Effect of solution treatment on microstructure and mechanical properties of laser-cladded Stellite 6 coatings on 2507 duplex stainless steel

To enhance the comprehensive performance of Stellite 6 coatings fabricated by laser cladding on 2507 duplex stainless steel substrates, this study optimized the synergistic solution treatment process (1150 degrees C holding for 60 min followed by water quenching) through JMatPro thermodynamic simulations. The coatings were prepared using laser cladding technology, with systematic characterization of solution treatment effects on phase composition, microstructure, and mechanical properties via XRD, SEM, EDS, microhardness, and tensile testing.
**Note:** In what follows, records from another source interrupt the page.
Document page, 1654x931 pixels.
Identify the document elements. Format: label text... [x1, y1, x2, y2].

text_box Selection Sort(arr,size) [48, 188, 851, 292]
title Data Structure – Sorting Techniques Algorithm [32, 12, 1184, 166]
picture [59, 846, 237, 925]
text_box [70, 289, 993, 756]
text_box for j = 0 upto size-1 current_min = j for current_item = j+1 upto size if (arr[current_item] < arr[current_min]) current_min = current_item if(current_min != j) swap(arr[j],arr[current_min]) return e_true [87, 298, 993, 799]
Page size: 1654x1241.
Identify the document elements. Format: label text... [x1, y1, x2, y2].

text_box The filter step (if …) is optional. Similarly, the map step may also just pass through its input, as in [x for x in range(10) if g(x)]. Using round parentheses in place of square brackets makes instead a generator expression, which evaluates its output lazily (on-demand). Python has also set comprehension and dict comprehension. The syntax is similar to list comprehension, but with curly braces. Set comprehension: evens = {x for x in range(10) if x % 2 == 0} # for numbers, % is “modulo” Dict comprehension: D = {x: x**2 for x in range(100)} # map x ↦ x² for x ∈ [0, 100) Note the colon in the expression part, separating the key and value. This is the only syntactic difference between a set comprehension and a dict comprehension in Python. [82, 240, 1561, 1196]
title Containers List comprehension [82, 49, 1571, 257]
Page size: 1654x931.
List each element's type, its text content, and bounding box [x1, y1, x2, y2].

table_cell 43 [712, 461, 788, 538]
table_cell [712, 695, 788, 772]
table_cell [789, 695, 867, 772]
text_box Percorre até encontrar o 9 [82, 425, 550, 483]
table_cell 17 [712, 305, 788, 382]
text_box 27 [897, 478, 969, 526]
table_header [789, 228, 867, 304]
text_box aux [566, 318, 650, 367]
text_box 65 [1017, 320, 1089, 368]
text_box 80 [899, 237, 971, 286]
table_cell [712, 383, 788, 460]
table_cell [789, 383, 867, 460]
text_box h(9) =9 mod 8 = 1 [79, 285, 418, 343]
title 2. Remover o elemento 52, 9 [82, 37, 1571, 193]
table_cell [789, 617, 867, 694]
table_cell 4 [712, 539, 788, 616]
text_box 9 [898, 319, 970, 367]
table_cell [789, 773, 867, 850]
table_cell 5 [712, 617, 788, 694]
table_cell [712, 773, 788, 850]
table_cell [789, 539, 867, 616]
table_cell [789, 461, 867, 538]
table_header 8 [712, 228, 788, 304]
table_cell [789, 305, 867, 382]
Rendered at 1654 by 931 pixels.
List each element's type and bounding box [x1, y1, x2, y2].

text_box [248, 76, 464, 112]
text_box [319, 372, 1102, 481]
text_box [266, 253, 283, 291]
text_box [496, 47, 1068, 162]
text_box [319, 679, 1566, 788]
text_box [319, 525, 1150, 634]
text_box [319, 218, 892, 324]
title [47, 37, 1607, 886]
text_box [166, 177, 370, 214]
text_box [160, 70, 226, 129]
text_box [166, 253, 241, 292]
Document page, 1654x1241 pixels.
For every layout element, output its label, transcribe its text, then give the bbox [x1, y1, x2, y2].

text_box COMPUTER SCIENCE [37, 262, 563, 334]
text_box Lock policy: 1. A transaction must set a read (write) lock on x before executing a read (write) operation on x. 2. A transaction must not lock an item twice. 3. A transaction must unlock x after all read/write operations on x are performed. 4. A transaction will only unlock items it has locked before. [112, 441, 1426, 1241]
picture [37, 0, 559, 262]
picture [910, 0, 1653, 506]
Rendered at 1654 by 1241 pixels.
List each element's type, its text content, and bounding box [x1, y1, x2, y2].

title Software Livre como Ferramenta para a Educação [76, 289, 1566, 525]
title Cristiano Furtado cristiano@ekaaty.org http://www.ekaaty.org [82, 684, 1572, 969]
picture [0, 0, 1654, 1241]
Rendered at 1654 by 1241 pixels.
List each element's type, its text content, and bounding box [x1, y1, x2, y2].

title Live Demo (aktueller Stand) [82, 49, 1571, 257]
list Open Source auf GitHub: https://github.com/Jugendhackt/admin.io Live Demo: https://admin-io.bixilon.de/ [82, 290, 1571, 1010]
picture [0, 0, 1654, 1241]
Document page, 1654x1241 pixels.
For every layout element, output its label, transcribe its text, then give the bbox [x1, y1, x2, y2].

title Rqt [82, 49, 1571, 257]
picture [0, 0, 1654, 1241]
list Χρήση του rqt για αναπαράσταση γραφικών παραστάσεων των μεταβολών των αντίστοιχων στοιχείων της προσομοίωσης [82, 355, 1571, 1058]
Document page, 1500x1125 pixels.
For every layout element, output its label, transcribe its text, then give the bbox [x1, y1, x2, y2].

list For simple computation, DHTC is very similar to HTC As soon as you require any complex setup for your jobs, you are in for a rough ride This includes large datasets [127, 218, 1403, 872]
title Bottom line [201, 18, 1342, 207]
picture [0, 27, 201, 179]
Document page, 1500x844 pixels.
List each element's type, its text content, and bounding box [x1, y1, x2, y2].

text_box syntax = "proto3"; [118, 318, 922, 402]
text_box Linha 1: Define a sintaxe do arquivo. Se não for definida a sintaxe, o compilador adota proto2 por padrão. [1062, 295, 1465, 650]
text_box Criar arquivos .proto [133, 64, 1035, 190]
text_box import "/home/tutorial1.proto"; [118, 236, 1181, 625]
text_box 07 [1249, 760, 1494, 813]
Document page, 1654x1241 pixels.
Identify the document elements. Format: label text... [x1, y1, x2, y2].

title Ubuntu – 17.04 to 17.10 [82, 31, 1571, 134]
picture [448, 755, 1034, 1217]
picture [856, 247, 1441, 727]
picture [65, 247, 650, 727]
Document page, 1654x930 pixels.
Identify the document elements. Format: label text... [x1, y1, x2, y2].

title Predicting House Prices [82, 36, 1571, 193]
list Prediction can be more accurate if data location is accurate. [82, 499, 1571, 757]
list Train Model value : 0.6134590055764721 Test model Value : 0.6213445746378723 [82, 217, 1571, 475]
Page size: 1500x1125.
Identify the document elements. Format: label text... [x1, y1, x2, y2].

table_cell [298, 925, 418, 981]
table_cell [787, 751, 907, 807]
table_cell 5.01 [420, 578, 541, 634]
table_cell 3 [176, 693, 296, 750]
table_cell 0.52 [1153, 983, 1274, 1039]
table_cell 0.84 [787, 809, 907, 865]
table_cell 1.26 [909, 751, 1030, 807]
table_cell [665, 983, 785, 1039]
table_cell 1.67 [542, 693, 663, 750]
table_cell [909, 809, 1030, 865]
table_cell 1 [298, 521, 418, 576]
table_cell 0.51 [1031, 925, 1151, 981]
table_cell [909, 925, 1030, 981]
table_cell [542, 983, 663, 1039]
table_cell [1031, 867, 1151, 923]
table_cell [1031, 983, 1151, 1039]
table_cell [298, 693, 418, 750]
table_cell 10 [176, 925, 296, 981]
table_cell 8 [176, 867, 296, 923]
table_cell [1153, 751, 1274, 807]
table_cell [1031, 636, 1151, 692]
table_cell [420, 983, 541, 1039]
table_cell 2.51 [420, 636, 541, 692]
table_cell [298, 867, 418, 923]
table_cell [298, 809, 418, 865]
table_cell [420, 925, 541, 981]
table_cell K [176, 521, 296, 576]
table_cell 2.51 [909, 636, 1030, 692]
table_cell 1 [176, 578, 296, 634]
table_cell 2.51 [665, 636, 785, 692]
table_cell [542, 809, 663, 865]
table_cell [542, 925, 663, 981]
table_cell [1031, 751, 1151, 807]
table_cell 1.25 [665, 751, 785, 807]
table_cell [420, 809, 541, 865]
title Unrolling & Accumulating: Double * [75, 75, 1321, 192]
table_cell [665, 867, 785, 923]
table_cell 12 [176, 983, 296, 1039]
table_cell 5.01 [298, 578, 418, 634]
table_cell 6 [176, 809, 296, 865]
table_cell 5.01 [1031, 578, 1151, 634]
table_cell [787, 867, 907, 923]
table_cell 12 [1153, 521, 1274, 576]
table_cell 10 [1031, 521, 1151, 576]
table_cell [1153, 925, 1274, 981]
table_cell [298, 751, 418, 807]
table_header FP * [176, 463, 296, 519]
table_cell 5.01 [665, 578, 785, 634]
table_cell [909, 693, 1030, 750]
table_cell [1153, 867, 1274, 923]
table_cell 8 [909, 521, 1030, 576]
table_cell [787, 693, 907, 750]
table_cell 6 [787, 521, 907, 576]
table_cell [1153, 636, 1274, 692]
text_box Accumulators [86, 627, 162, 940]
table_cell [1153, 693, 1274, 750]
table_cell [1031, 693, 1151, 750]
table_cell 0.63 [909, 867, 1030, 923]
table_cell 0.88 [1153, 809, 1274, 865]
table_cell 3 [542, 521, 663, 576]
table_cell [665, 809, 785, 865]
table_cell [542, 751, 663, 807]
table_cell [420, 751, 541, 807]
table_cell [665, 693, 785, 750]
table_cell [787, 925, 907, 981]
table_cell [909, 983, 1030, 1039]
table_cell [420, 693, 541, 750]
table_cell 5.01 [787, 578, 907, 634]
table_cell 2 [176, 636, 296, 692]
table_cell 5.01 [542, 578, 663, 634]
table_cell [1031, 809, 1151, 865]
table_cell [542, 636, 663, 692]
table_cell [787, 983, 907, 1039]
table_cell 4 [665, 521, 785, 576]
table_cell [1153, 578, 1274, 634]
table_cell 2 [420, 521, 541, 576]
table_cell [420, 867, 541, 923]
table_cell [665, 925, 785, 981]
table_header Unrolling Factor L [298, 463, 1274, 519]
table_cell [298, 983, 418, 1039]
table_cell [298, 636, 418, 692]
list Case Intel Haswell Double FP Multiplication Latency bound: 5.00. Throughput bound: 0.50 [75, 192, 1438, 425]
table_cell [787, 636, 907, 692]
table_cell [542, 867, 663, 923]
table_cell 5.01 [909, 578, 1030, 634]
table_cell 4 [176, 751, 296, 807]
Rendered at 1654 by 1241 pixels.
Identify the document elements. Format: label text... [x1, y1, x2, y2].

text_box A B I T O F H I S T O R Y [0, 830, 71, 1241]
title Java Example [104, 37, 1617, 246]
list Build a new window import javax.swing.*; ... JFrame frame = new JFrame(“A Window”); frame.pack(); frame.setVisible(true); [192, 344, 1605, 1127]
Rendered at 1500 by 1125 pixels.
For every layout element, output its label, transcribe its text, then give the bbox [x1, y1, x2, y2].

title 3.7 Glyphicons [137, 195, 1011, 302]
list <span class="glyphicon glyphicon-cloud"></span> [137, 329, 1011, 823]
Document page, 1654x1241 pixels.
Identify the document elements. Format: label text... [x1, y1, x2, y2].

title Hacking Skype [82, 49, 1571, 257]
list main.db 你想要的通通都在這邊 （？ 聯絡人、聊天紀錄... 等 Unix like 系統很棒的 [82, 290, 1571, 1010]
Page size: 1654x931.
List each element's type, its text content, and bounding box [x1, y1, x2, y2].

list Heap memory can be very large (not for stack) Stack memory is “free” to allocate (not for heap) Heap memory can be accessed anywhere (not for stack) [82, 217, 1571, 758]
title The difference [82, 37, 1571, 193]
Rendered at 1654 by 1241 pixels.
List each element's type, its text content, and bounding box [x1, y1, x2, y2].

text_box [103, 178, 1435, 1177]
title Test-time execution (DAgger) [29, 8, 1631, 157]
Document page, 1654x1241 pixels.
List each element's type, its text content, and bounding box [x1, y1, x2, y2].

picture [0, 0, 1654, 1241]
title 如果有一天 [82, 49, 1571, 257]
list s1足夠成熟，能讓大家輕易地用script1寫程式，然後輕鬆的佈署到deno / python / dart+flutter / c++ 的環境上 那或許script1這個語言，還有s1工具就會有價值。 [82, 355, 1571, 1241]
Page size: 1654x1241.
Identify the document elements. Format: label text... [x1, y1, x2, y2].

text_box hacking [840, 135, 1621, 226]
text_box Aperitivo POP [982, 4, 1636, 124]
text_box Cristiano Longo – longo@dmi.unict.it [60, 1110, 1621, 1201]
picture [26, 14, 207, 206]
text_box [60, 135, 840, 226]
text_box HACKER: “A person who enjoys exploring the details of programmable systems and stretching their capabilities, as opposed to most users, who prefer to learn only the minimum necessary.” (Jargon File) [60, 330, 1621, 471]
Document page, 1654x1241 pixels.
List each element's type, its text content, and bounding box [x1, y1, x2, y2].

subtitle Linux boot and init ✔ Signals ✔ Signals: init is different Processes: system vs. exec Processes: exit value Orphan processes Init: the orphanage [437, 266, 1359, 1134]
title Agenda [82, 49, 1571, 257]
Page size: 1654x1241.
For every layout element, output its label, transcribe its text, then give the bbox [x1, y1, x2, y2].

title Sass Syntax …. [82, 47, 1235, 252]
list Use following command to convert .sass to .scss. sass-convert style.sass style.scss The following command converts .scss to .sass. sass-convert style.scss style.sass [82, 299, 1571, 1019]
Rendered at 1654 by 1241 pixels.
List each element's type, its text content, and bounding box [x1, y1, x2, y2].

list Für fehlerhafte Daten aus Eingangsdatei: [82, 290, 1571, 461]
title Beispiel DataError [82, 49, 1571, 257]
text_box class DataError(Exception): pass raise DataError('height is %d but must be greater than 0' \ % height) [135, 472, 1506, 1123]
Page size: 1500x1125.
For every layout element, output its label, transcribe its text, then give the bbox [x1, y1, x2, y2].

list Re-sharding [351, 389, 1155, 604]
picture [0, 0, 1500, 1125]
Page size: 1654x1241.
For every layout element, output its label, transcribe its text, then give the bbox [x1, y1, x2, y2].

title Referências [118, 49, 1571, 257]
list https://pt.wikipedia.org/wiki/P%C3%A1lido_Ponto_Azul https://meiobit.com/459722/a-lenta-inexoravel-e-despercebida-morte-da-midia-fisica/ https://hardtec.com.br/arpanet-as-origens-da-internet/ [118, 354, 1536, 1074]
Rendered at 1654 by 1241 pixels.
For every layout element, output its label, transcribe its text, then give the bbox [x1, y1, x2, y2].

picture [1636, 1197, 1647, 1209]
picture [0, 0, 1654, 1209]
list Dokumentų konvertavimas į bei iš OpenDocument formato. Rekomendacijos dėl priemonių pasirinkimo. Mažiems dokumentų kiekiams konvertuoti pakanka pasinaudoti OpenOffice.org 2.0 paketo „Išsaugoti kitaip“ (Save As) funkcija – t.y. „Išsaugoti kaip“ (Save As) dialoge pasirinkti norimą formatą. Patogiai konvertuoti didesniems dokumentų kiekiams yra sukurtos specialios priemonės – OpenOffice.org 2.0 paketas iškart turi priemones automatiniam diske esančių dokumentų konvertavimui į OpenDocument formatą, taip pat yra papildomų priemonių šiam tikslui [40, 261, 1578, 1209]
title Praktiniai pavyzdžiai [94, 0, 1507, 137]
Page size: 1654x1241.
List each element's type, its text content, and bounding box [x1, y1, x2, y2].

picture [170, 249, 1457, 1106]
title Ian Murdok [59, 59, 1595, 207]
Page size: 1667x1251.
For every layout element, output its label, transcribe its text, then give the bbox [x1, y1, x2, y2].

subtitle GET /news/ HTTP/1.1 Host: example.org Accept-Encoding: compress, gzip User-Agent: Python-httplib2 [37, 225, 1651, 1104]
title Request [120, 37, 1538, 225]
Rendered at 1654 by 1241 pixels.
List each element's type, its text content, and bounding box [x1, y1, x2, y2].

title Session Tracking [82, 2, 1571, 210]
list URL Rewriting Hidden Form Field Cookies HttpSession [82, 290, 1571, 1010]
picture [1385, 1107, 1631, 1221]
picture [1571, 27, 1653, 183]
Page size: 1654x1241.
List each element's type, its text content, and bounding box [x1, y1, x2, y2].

Results demonstrate that the laser-cladded coating primarily consists of gamma-Co and CoCx phases. After solution treatment, homogeneous precipitation of M23C6 carbides was achieved with significant grain refinement (from 5.3-13.4 mu m to 5.3-6.1 mu m) and improved elemental distribution uniformity. The solution-treated coating exhibited enhanced microhardness from 456 HV to 495 HV (8.5 % improvement) and elevated tensile strength from 834 MPa to 895.8 MPa (7.5 % improvement) while maintaining 10.6 % elongation. Mechanistic analysis reveals that the synergistic effects of grain refinement and M23C6 dispersion strengthening effectively inhibit dislocation slip. The optimized heat treatment temperature simultaneously prevents detrimental phase precipitation (delta-phase and M2(C, N) in substrate). This method provides valuable guidance for fabricating highperformance Stellite 6 laser-cladded coatings.